In his puckish way, Ziegel was funny on the page and off. Not all writers reflect their writing style, but he did. When you read a Ziegel column, you'd say to yourself, hey, that sounds like the same guy I talked to last night. There was a pretty good baseball writer in Boston, Larry Claflin, who could have successfully done standup, but his prose was dry. Once I asked Claflin about an outfielder I hadn't seen, and he said, "That guy would make Pete Gray look like Terry Moore." Pete Gray played with one arm, Moore was a premier center fielder. I told Claflin that he ought to go around with a tape recorder, and just regurgitate what he said for his columns.
Along the way, Ziegel, who was 72, won a couple of Red Smith Awards for writing about the Kentucky Derby. One of his last racing columns, the week of this year's Belmont Stakes, was written while he struggled with lung cancer, but it still smacked of vintage Ziegel: "(Future jockey) Richard Migliore, 15 years old,. living in a horse trainer's office on the Belmont Park backstretch, was cooking his Sunday night spaghetti dinner on a hot plate when he spotted a Pinkerton guard through the window. He opened the door and began blurting out his act of contrition."
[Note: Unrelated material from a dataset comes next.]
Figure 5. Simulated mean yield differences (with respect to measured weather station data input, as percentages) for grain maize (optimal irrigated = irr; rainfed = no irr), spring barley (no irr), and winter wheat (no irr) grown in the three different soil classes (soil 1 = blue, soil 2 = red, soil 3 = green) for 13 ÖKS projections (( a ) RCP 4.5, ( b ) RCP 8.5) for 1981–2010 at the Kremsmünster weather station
When Ziegel was at the New York Post, he covered some dismal Yankee teams, teams that were blowing leads night after night. One night, the umpteenth game got away from the Yankees in the ninth inning. The clever Ziegel wrote: "The New York Post learned last night that the game is never over until the last man is out."
In those days, Ziegel and some of his colleagues were regulars at the Lion's Head, a writers' retreat in Greenwich Village. There were ugly rumors that many adult beverages were consumed there. Included in the crowd was Lenny Shecter, Ziegel's friend but also his idol. Shecter wrote with a cutting edge that Ziegel admired. But then one day, Ziegel was forced to write: "Lenny did a lousy thing to those nights at the Lion's Head. He died. But anytime I write a line I like, I tell my friend, 'I did good, Lenny.'"
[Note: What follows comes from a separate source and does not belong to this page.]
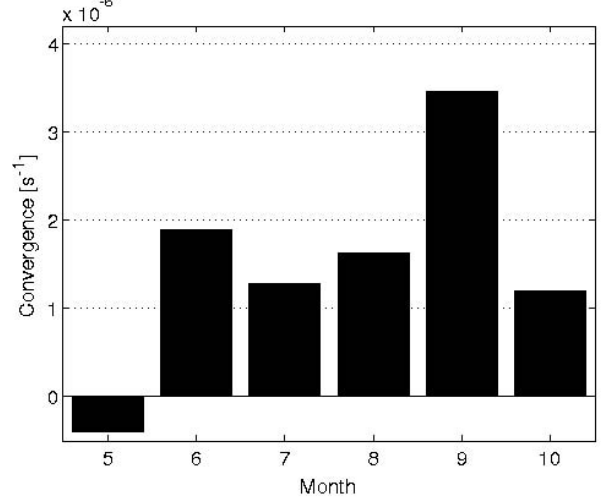
Fig. 11. Monthly variability of convergence averaged over the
At the Derby, Ziegel was up for anything. Besides the traditional Derby pool in the press box, he was at the ready for the Last Place Pool. We drew names out of a hat, and the one with the name of the last-place horse won hundreds of dollars. One year, the trainer King Leatherbury wanted to get in. The trouble was, Leatherbury had a horse in the race. Morality and ethics suddenly struck the organizers of the pool, and they invoked what became known as the Leatherbury Rule: Trainers are not allowed to have their own horses in the pool. There was no problem, because Leatherbury drew another horse, but his horse did bring up the rear in the race.
Another pool, unrelated to the Derby or even racing, manifested itself in Louisville. A macabre pastime, it was known as the Ghoul Pool, in which participants picked a famous person, and the owner of the first pick to die would collect the money. Ziegel was all in. He picked Glenn Ford, the actor, and several years passed and Ford was still alive. Vic grew weary of paying out as other people won. "Include me out," he finally said, borrowing from Sam Goldwyn. "Glenn Ford's never going to die." A couple of years later, one of the participants wanted to pick Max Schmeling, but none of us was sure if the former heavyweight champion, who had been out of the news for years, was still alive. So we went to Ziegel, former pool participant, boxing expert. "Schmeling?" he said. "He's still out there, although he's pretty old. Wish I had thought of him."
Ziegel covered many of Muhammad Ali's fights, including those in Manila and Zaire. By 1991, Ali was a shell of himself, all those blows in the ring having taken their toll. Ziegel ranked Babe Ruth and Ali as the two greatest figures in the history of American sports. Vic and Ali met somewhere, and Ali, recognizing Ziegel, said in a voice that was hard to hear: "You look the same."
"Bald guys always look the same," Vic Ziegel said.